News: Over 80% of India's unemployed are youth: ILO


Over 80% of India's unemployed are youth: ILO

In 2022, women not in employment, education, or training were nearly five times more prevalent than men, comprising 48.4% versus 9.8% respectively. This gender gap impacted about 95% of the total youth population in this group.
Over 80% of India's unemployed are youth: ILO

Over 80% of India's unemployed population comprises its youth, revealed a report by the International Labour Organisation (ILO).

Released jointly by the ILO and the Institute of Human Development (IHD), 'The India Employment Report 2024' highlighted that the proportion of young individuals with secondary education or higher among the total unemployed youth rose from 35.2% in 2000 to 65.7% in 2022. 

The report, released by Chief Economic Adviser V. Anantha Nageswaran, indicated a surge in youth unemployment and underemployment between 2000 and 2019, which subsequently declined during the pandemic years. 

It stated, "The youth unemployment rate more than doubled between 2000 and 2019, rising from 5.7% to 17.5%, but then dropped to 12.4% in 2022." The report highlighted that the highest youth unemployment rates were observed among those with graduate degrees, a trend particularly impacting women. 

In 2022, women not engaged in employment, education, or training accounted for nearly five times the proportion of their male counterparts, constituting 48.4% compared to 9.8%. This disparity affected around 95% of the total youth population in this category. 

The report emphasised that young women were significantly more likely to be out of employment, education, or training than young men. This gender discrepancy was especially pronounced among older youths aged 20–24 and 25–29 compared to younger ones aged 15–19 in 2022. 

The report underscores that employment in India has largely remained dominated by self-employment and casual employment from 2000 to 2022. Nearly 90% of the workforce is involved in informal employment, while the proportion of regular employment, which steadily increased post-2000, started declining after 2018. 

The findings highlight widespread concerns about job security, with only a small portion, particularly in the non-agricultural organised sector, benefitting from social protection measures. Additionally, there has been a noticeable surge in contractual employment, resulting in only a minority of workers having long-term employment contracts. 

The rise in contractualisation exacerbates the situation, leaving only a small percentage of regular workers covered by stable, long-term agreements. Wages in India remained subdued between 2012 and 2022. While casual labourers experienced a slight upward trajectory in wages during this period, the real wages of regular workers remained stagnant or declined. 

Similarly, self-employed individuals saw a decline in real earnings after 2019. There was a marginal improvement in labour participation indicators such as the Labour Force Participation Rate (LFPR), Worker Population Ratio (WPR), and Unemployment Rate (UR) post-2019, following a prolonged decline from 2000 to 2018. 

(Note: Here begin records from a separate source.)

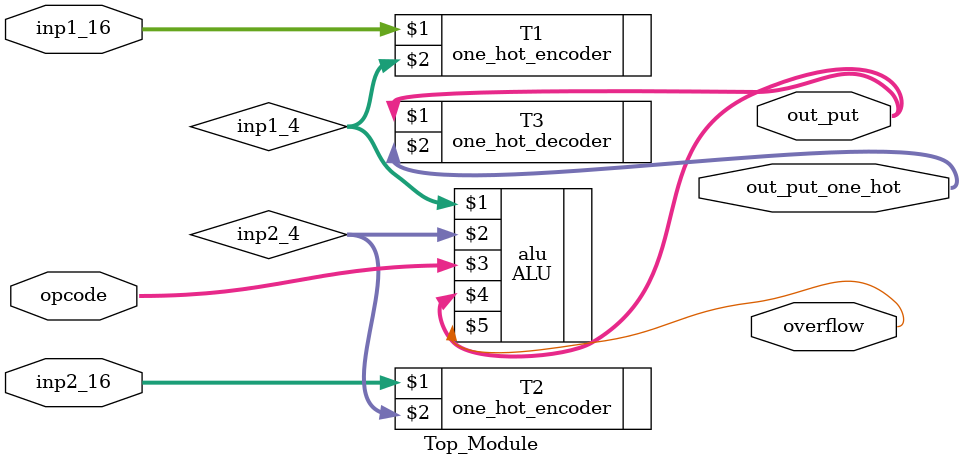
<source format=sv>
module Top_Module(input [15:0] inp1_16,inp2_16,input [2:0] opcode , output [15:0] out_put_one_hot,output overflow, output [3:0] out_put);

   wire [3:0] inp1_4,inp2_4;
   one_hot_encoder T1(inp1_16,inp1_4);
   one_hot_encoder T2(inp2_16,inp2_4);
   
   ALU alu(inp1_4,inp2_4,opcode, out_put,overflow);
  
   one_hot_decoder T3(out_put, out_put_one_hot);
endmodule
</source>
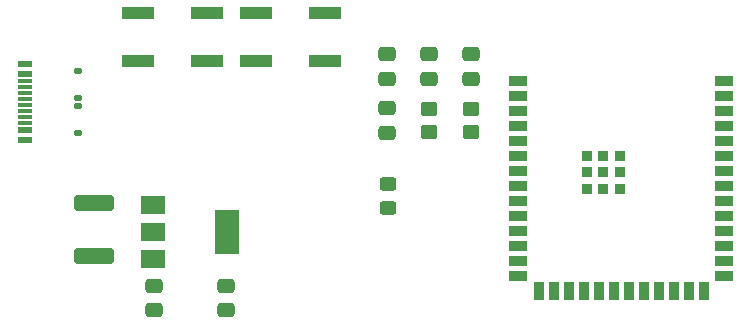
<source format=gbr>
%TF.GenerationSoftware,KiCad,Pcbnew,6.0.9+dfsg-1~bpo11+1*%
%TF.CreationDate,2022-12-30T22:29:48-06:00*%
%TF.ProjectId,Modular,4d6f6475-6c61-4722-9e6b-696361645f70,rev?*%
%TF.SameCoordinates,Original*%
%TF.FileFunction,Paste,Top*%
%TF.FilePolarity,Positive*%
%FSLAX46Y46*%
G04 Gerber Fmt 4.6, Leading zero omitted, Abs format (unit mm)*
G04 Created by KiCad (PCBNEW 6.0.9+dfsg-1~bpo11+1) date 2022-12-30 22:29:48*
%MOMM*%
%LPD*%
G01*
G04 APERTURE LIST*
G04 Aperture macros list*
%AMRoundRect*
0 Rectangle with rounded corners*
0 $1 Rounding radius*
0 $2 $3 $4 $5 $6 $7 $8 $9 X,Y pos of 4 corners*
0 Add a 4 corners polygon primitive as box body*
4,1,4,$2,$3,$4,$5,$6,$7,$8,$9,$2,$3,0*
0 Add four circle primitives for the rounded corners*
1,1,$1+$1,$2,$3*
1,1,$1+$1,$4,$5*
1,1,$1+$1,$6,$7*
1,1,$1+$1,$8,$9*
0 Add four rect primitives between the rounded corners*
20,1,$1+$1,$2,$3,$4,$5,0*
20,1,$1+$1,$4,$5,$6,$7,0*
20,1,$1+$1,$6,$7,$8,$9,0*
20,1,$1+$1,$8,$9,$2,$3,0*%
G04 Aperture macros list end*
%ADD10R,2.800000X1.000000*%
%ADD11R,1.500000X0.900000*%
%ADD12R,0.900000X1.500000*%
%ADD13R,0.900000X0.900000*%
%ADD14R,2.000000X1.500000*%
%ADD15R,2.000000X3.800000*%
%ADD16RoundRect,0.250000X0.450000X-0.350000X0.450000X0.350000X-0.450000X0.350000X-0.450000X-0.350000X0*%
%ADD17R,1.160000X0.600000*%
%ADD18R,1.160000X0.300000*%
%ADD19RoundRect,0.125000X-0.175000X0.125000X-0.175000X-0.125000X0.175000X-0.125000X0.175000X0.125000X0*%
%ADD20RoundRect,0.250000X-1.450000X0.400000X-1.450000X-0.400000X1.450000X-0.400000X1.450000X0.400000X0*%
%ADD21RoundRect,0.250000X0.475000X-0.337500X0.475000X0.337500X-0.475000X0.337500X-0.475000X-0.337500X0*%
%ADD22RoundRect,0.250000X-0.475000X0.337500X-0.475000X-0.337500X0.475000X-0.337500X0.475000X0.337500X0*%
%ADD23RoundRect,0.250000X0.450000X-0.325000X0.450000X0.325000X-0.450000X0.325000X-0.450000X-0.325000X0*%
%ADD24RoundRect,0.125000X0.175000X-0.125000X0.175000X0.125000X-0.175000X0.125000X-0.175000X-0.125000X0*%
G04 APERTURE END LIST*
D10*
%TO.C,RST1*%
X114900000Y-112000000D03*
X109100000Y-112000000D03*
X114900000Y-108000000D03*
X109100000Y-108000000D03*
%TD*%
D11*
%TO.C,U1*%
X131250000Y-113740000D03*
X131250000Y-115010000D03*
X131250000Y-116280000D03*
X131250000Y-117550000D03*
X131250000Y-118820000D03*
X131250000Y-120090000D03*
X131250000Y-121360000D03*
X131250000Y-122630000D03*
X131250000Y-123900000D03*
X131250000Y-125170000D03*
X131250000Y-126440000D03*
X131250000Y-127710000D03*
X131250000Y-128980000D03*
X131250000Y-130250000D03*
D12*
X133015000Y-131500000D03*
X134285000Y-131500000D03*
X135555000Y-131500000D03*
X136825000Y-131500000D03*
X138095000Y-131500000D03*
X139365000Y-131500000D03*
X140635000Y-131500000D03*
X141905000Y-131500000D03*
X143175000Y-131500000D03*
X144445000Y-131500000D03*
X145715000Y-131500000D03*
X146985000Y-131500000D03*
D11*
X148750000Y-130250000D03*
X148750000Y-128980000D03*
X148750000Y-127710000D03*
X148750000Y-126440000D03*
X148750000Y-125170000D03*
X148750000Y-123900000D03*
X148750000Y-122630000D03*
X148750000Y-121360000D03*
X148750000Y-120090000D03*
X148750000Y-118820000D03*
X148750000Y-117550000D03*
X148750000Y-116280000D03*
X148750000Y-115010000D03*
X148750000Y-113740000D03*
D13*
X137100000Y-120060000D03*
X139900000Y-120060000D03*
X137100000Y-121460000D03*
X138500000Y-121460000D03*
X137100000Y-122860000D03*
X138500000Y-122860000D03*
X139900000Y-122860000D03*
X138500000Y-120060000D03*
X139900000Y-121460000D03*
%TD*%
D14*
%TO.C,U2*%
X100350000Y-124200000D03*
X100350000Y-126500000D03*
D15*
X106650000Y-126500000D03*
D14*
X100350000Y-128800000D03*
%TD*%
D16*
%TO.C,R1*%
X127300000Y-118080000D03*
X127300000Y-116080000D03*
%TD*%
D10*
%TO.C,BOOT1*%
X104900000Y-112000000D03*
X99100000Y-112000000D03*
X99100000Y-108000000D03*
X104900000Y-108000000D03*
%TD*%
D17*
%TO.C,P1*%
X89510000Y-112300000D03*
X89510000Y-113100000D03*
D18*
X89510000Y-114250000D03*
X89510000Y-115250000D03*
X89510000Y-115750000D03*
X89510000Y-116750000D03*
D17*
X89510000Y-117900000D03*
X89510000Y-118700000D03*
X89510000Y-118700000D03*
X89510000Y-117900000D03*
D18*
X89510000Y-117250000D03*
X89510000Y-116250000D03*
X89510000Y-114750000D03*
X89510000Y-113750000D03*
D17*
X89510000Y-113100000D03*
X89510000Y-112300000D03*
%TD*%
D19*
%TO.C,D2*%
X94000000Y-115850000D03*
X94000000Y-118150000D03*
%TD*%
D20*
%TO.C,F1*%
X95350000Y-124075000D03*
X95350000Y-128525000D03*
%TD*%
D21*
%TO.C,C3*%
X120188000Y-113537500D03*
X120188000Y-111462500D03*
%TD*%
D22*
%TO.C,C6*%
X106548000Y-131050500D03*
X106548000Y-133125500D03*
%TD*%
%TO.C,C5*%
X100452000Y-131072000D03*
X100452000Y-133147000D03*
%TD*%
D23*
%TO.C,D3*%
X120250000Y-124525000D03*
X120250000Y-122475000D03*
%TD*%
D22*
%TO.C,C4*%
X120188000Y-116026500D03*
X120188000Y-118101500D03*
%TD*%
D24*
%TO.C,D1*%
X94000000Y-115150000D03*
X94000000Y-112850000D03*
%TD*%
D21*
%TO.C,C1*%
X127300000Y-113537500D03*
X127300000Y-111462500D03*
%TD*%
%TO.C,C2*%
X123744000Y-113537500D03*
X123744000Y-111462500D03*
%TD*%
D16*
%TO.C,R2*%
X123744000Y-118064000D03*
X123744000Y-116064000D03*
%TD*%
M02*

</source>
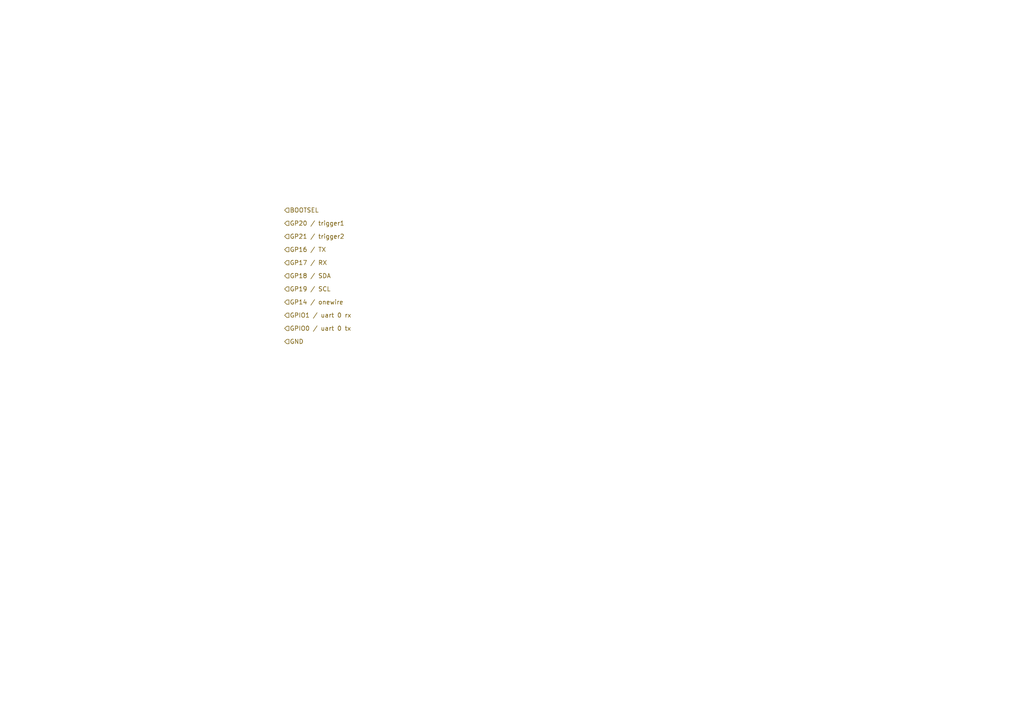
<source format=kicad_sch>
(kicad_sch
	(version 20231120)
	(generator "eeschema")
	(generator_version "8.0")
	(uuid "db8a53cf-8ef2-4165-badc-ac5c3dcdfbad")
	(paper "A4")
	(title_block
		(date "2024-07-16")
		(company "Hans Märki, Märki Informatik")
		(comment 1 "The MIT License (MIT)")
	)
	(lib_symbols)
	(hierarchical_label "GPIO1 {slash} uart 0 rx"
		(shape input)
		(at 82.55 91.44 0)
		(fields_autoplaced yes)
		(effects
			(font
				(size 1.27 1.27)
			)
			(justify left)
		)
		(uuid "034779d9-29a6-449b-ab28-2cff69e21304")
	)
	(hierarchical_label "GND"
		(shape input)
		(at 82.55 99.06 0)
		(fields_autoplaced yes)
		(effects
			(font
				(size 1.27 1.27)
			)
			(justify left)
		)
		(uuid "06ab8b17-c692-402f-9380-e576860b1a63")
	)
	(hierarchical_label "GP20 {slash} trigger1"
		(shape input)
		(at 82.55 64.77 0)
		(fields_autoplaced yes)
		(effects
			(font
				(size 1.27 1.27)
			)
			(justify left)
		)
		(uuid "376f06aa-459c-4b76-b7d5-c0d1aad2d41d")
	)
	(hierarchical_label "GP19 {slash} SCL"
		(shape input)
		(at 82.55 83.82 0)
		(fields_autoplaced yes)
		(effects
			(font
				(size 1.27 1.27)
			)
			(justify left)
		)
		(uuid "38b44045-9cf7-4540-a856-7795a52e1042")
	)
	(hierarchical_label "GPIO0 {slash} uart 0 tx"
		(shape input)
		(at 82.55 95.25 0)
		(fields_autoplaced yes)
		(effects
			(font
				(size 1.27 1.27)
			)
			(justify left)
		)
		(uuid "49e33acb-69ea-4b30-92fe-4b9d4adaa2a7")
	)
	(hierarchical_label "GP14 {slash} onewire"
		(shape input)
		(at 82.55 87.63 0)
		(fields_autoplaced yes)
		(effects
			(font
				(size 1.27 1.27)
			)
			(justify left)
		)
		(uuid "5b54f01c-d3ad-489b-b65b-e5a8e319f019")
	)
	(hierarchical_label "GP18 {slash} SDA"
		(shape input)
		(at 82.55 80.01 0)
		(fields_autoplaced yes)
		(effects
			(font
				(size 1.27 1.27)
			)
			(justify left)
		)
		(uuid "9d5ee2c7-4ae0-4d2a-bd14-9e2e542724e0")
	)
	(hierarchical_label "GP17 {slash} RX"
		(shape input)
		(at 82.55 76.2 0)
		(fields_autoplaced yes)
		(effects
			(font
				(size 1.27 1.27)
			)
			(justify left)
		)
		(uuid "9da07429-e842-44c7-959f-0f9c56ebf76d")
	)
	(hierarchical_label "BOOTSEL"
		(shape input)
		(at 82.55 60.96 0)
		(fields_autoplaced yes)
		(effects
			(font
				(size 1.27 1.27)
			)
			(justify left)
		)
		(uuid "b3b4b5cf-022a-4c23-acd9-10947a887f7f")
	)
	(hierarchical_label "GP21 {slash} trigger2"
		(shape input)
		(at 82.55 68.58 0)
		(fields_autoplaced yes)
		(effects
			(font
				(size 1.27 1.27)
			)
			(justify left)
		)
		(uuid "b47cb48e-ebe0-4a5d-b539-2e8214688fdd")
	)
	(hierarchical_label "GP16 {slash} TX"
		(shape input)
		(at 82.55 72.39 0)
		(fields_autoplaced yes)
		(effects
			(font
				(size 1.27 1.27)
			)
			(justify left)
		)
		(uuid "db03bc4a-1063-4429-a97e-f328c3667bc3")
	)
)

</source>
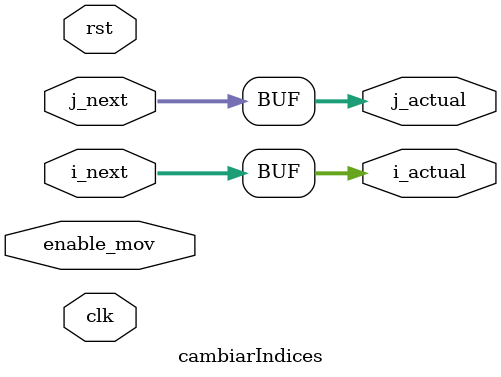
<source format=sv>
module cambiarIndices (
	input reg [2:0] i_next, j_next, input enable_mov, clk, rst,
	output reg [2:0] i_actual, j_actual
);

	assign i_actual = i_next;
	assign j_actual = j_next;
	
endmodule
</source>
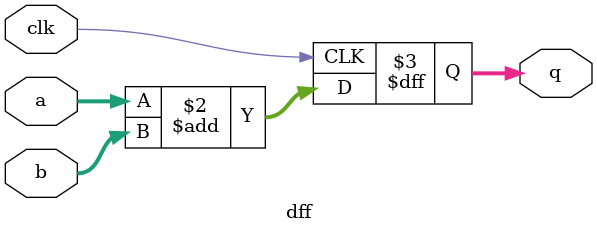
<source format=sv>
module dff #(
	parameter WIDTH=8
) (
	input logic clk,
	input logic signed [WIDTH-1:0] a, b,
	output logic signed [WIDTH-1:0] q
);

// assign q = a + b;

always_ff @(posedge clk) begin
	q <= a + b;
end

// `ifdef COCOTB_SIM
// initial begin
//   $dumpfile ("trace.vcd");
//   $dumpvars (0, signed_add);
// end
// `endif
endmodule : dff


</source>
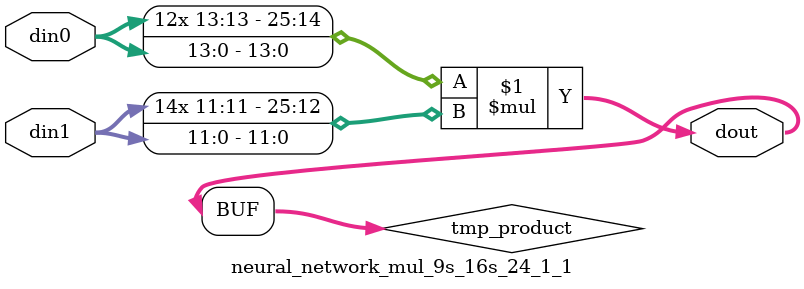
<source format=v>

`timescale 1 ns / 1 ps

  module neural_network_mul_9s_16s_24_1_1(din0, din1, dout);
parameter ID = 1;
parameter NUM_STAGE = 0;
parameter din0_WIDTH = 14;
parameter din1_WIDTH = 12;
parameter dout_WIDTH = 26;

input [din0_WIDTH - 1 : 0] din0; 
input [din1_WIDTH - 1 : 0] din1; 
output [dout_WIDTH - 1 : 0] dout;

wire signed [dout_WIDTH - 1 : 0] tmp_product;













assign tmp_product = $signed(din0) * $signed(din1);








assign dout = tmp_product;







endmodule

</source>
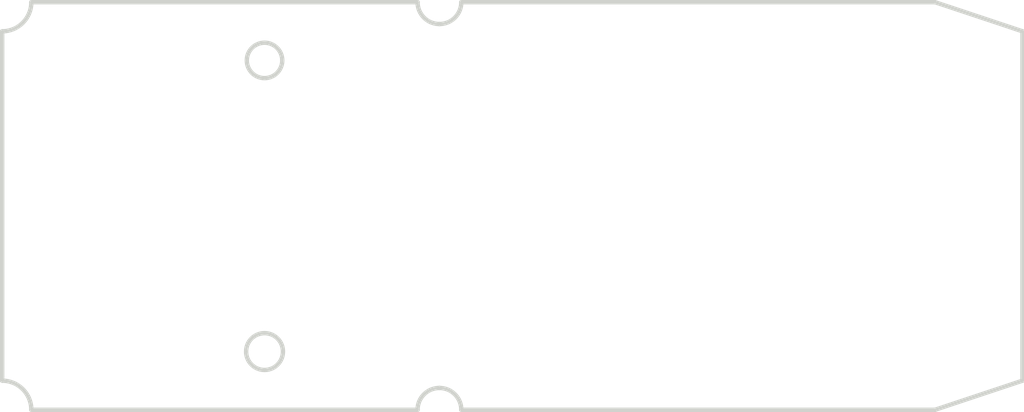
<source format=kicad_pcb>
(kicad_pcb (version 4) (host pcbnew 4.0.5)

  (general
    (links 0)
    (no_connects 0)
    (area 84.899999 59.899999 120.100001 74.100001)
    (thickness 1.6)
    (drawings 20)
    (tracks 0)
    (zones 0)
    (modules 0)
    (nets 1)
  )

  (page A4)
  (layers
    (0 F.Cu signal)
    (31 B.Cu signal)
    (32 B.Adhes user)
    (33 F.Adhes user)
    (34 B.Paste user)
    (35 F.Paste user)
    (36 B.SilkS user)
    (37 F.SilkS user)
    (38 B.Mask user)
    (39 F.Mask user)
    (40 Dwgs.User user)
    (41 Cmts.User user)
    (42 Eco1.User user hide)
    (43 Eco2.User user)
    (44 Edge.Cuts user)
    (45 Margin user)
    (46 B.CrtYd user)
    (47 F.CrtYd user)
    (48 B.Fab user)
    (49 F.Fab user)
  )

  (setup
    (last_trace_width 0.25)
    (trace_clearance 0.2)
    (zone_clearance 0.508)
    (zone_45_only no)
    (trace_min 0.2)
    (segment_width 0.2)
    (edge_width 0.15)
    (via_size 0.6)
    (via_drill 0.4)
    (via_min_size 0.4)
    (via_min_drill 0.3)
    (uvia_size 0.3)
    (uvia_drill 0.1)
    (uvias_allowed no)
    (uvia_min_size 0.2)
    (uvia_min_drill 0.1)
    (pcb_text_width 0.3)
    (pcb_text_size 1.5 1.5)
    (mod_edge_width 0.15)
    (mod_text_size 1 1)
    (mod_text_width 0.15)
    (pad_size 1.524 1.524)
    (pad_drill 0.762)
    (pad_to_mask_clearance 0.2)
    (aux_axis_origin 0 0)
    (visible_elements FFFFFF7F)
    (pcbplotparams
      (layerselection 0x00030_80000001)
      (usegerberextensions false)
      (excludeedgelayer true)
      (linewidth 0.100000)
      (plotframeref false)
      (viasonmask false)
      (mode 1)
      (useauxorigin false)
      (hpglpennumber 1)
      (hpglpenspeed 20)
      (hpglpendiameter 15)
      (hpglpenoverlay 2)
      (psnegative false)
      (psa4output false)
      (plotreference true)
      (plotvalue true)
      (plotinvisibletext false)
      (padsonsilk false)
      (subtractmaskfromsilk false)
      (outputformat 1)
      (mirror false)
      (drillshape 1)
      (scaleselection 1)
      (outputdirectory ""))
  )

  (net 0 "")

  (net_class Default "This is the default net class."
    (clearance 0.2)
    (trace_width 0.25)
    (via_dia 0.6)
    (via_drill 0.4)
    (uvia_dia 0.3)
    (uvia_drill 0.1)
  )

  (gr_circle (center 94 72) (end 94.6 72.2) (layer Edge.Cuts) (width 0.15))
  (gr_circle (center 94 62) (end 94.6 62.1) (layer Edge.Cuts) (width 0.15))
  (gr_arc (start 100 60) (end 100.75 60) (angle 90) (layer Edge.Cuts) (width 0.15))
  (gr_arc (start 100 60) (end 100 60.75) (angle 90) (layer Edge.Cuts) (width 0.15))
  (gr_arc (start 100 74) (end 100 73.25) (angle 90) (layer Edge.Cuts) (width 0.15))
  (gr_arc (start 100 74) (end 99.25 74) (angle 90) (layer Edge.Cuts) (width 0.15))
  (gr_arc (start 85 74) (end 85 73) (angle 90) (layer Edge.Cuts) (width 0.15))
  (gr_arc (start 85 60) (end 86 60) (angle 90) (layer Edge.Cuts) (width 0.15))
  (gr_line (start 85 73) (end 85 61) (angle 90) (layer Edge.Cuts) (width 0.15))
  (gr_line (start 99.25 74) (end 86 74) (angle 90) (layer Edge.Cuts) (width 0.15))
  (gr_line (start 117 74) (end 100.75 74) (angle 90) (layer Edge.Cuts) (width 0.15))
  (gr_line (start 120 73) (end 117 74) (angle 90) (layer Edge.Cuts) (width 0.15))
  (gr_line (start 120 61) (end 120 73) (angle 90) (layer Edge.Cuts) (width 0.15))
  (gr_line (start 117 60) (end 120 61) (angle 90) (layer Edge.Cuts) (width 0.15))
  (gr_line (start 100.75 60) (end 117 60) (angle 90) (layer Edge.Cuts) (width 0.15))
  (gr_line (start 86 60) (end 99.25 60) (angle 90) (layer Edge.Cuts) (width 0.15))
  (gr_line (start 85 74) (end 85 60) (angle 90) (layer Eco1.User) (width 0.2))
  (gr_line (start 120 74) (end 85 74) (angle 90) (layer Eco1.User) (width 0.2))
  (gr_line (start 120 60) (end 120 74) (angle 90) (layer Eco1.User) (width 0.2))
  (gr_line (start 85 60) (end 120 60) (angle 90) (layer Eco1.User) (width 0.2))

)

</source>
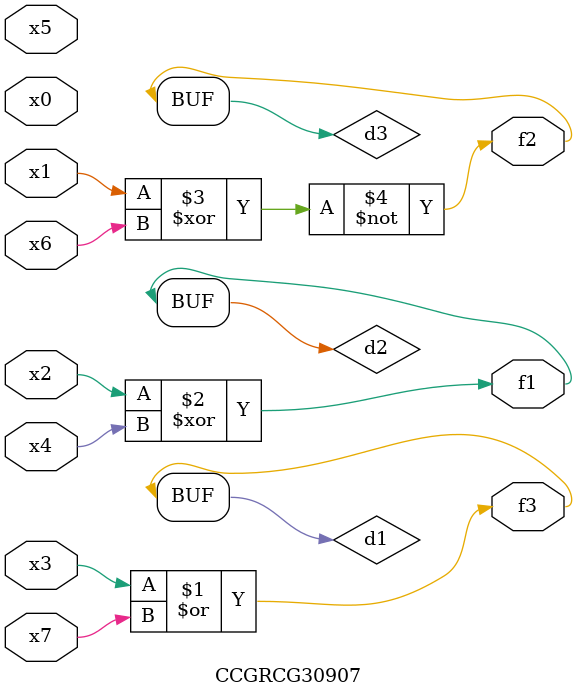
<source format=v>
module CCGRCG30907(
	input x0, x1, x2, x3, x4, x5, x6, x7,
	output f1, f2, f3
);

	wire d1, d2, d3;

	or (d1, x3, x7);
	xor (d2, x2, x4);
	xnor (d3, x1, x6);
	assign f1 = d2;
	assign f2 = d3;
	assign f3 = d1;
endmodule

</source>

However, this improvement was tempered by concerns about the underlying factors driving these changes, particularly during periods of economic distress and except for two peak Covid-19 quarters. 

Despite India's sizable youthful population, which is often considered a demographic advantage, the report highlights a deficiency in essential skills among the youth. For instance, it revealed that 75% of young individuals struggle with tasks such as sending emails with attachments, 60% with basic file operations like copy and paste, and 90% with handling mathematical formulas in spreadsheets. 

Furthermore, the report forecasts a decline in India's youth population from 27% in 2021 to 21% by 2036, with approximately 7-8 million youths being added to the workforce annually. However, it underscores that youth employment in India generally offers lower quality compared to adult employment, with a higher prevalence of vulnerable occupations or informal sector engagement among young workers. 

Challenges in the Indian Labour Market Despite certain paradoxical improvements in labour market indicators over the past two decades, the report highlights persistent challenges, particularly the insufficient growth of non-farm sectors and their ability to absorb workers from agriculture. 

Although non-farm employment exceeded farm employment growth before 2018, labor from agriculture predominantly transitioned to the construction and services sectors. V. Anantha Nageswaran emphasized the importance of industry taking the lead in hiring instead of relying solely on government intervention. 

Additionally, the report calls for economic policies aimed at strengthening productive non-farm employment, particularly in the manufacturing sector, to accommodate the influx of young labourers in the coming years. 

Solving the Indian Labour Market Crises To address these challenges, the report advocates for policies focused on promoting job creation, improving employment quality, reducing labour market inequalities, enhancing skills development and active labour market initiatives, and bridging knowledge gaps on labour market dynamics and youth employment patterns. 

It stresses the importance of supporting micro, small, and medium-sized enterprises (MSMEs) through a decentralized, digitally-enabled approach, as well as investing in sectors expected to be significant sources of employment for young people, such as the care sector and the digital economy. 

Finally, the report underscores the necessity of formulating an inclusive urban policy to cater to the needs of migrants, women, and economically disadvantaged youth in light of anticipated urbanization and migration trends in India.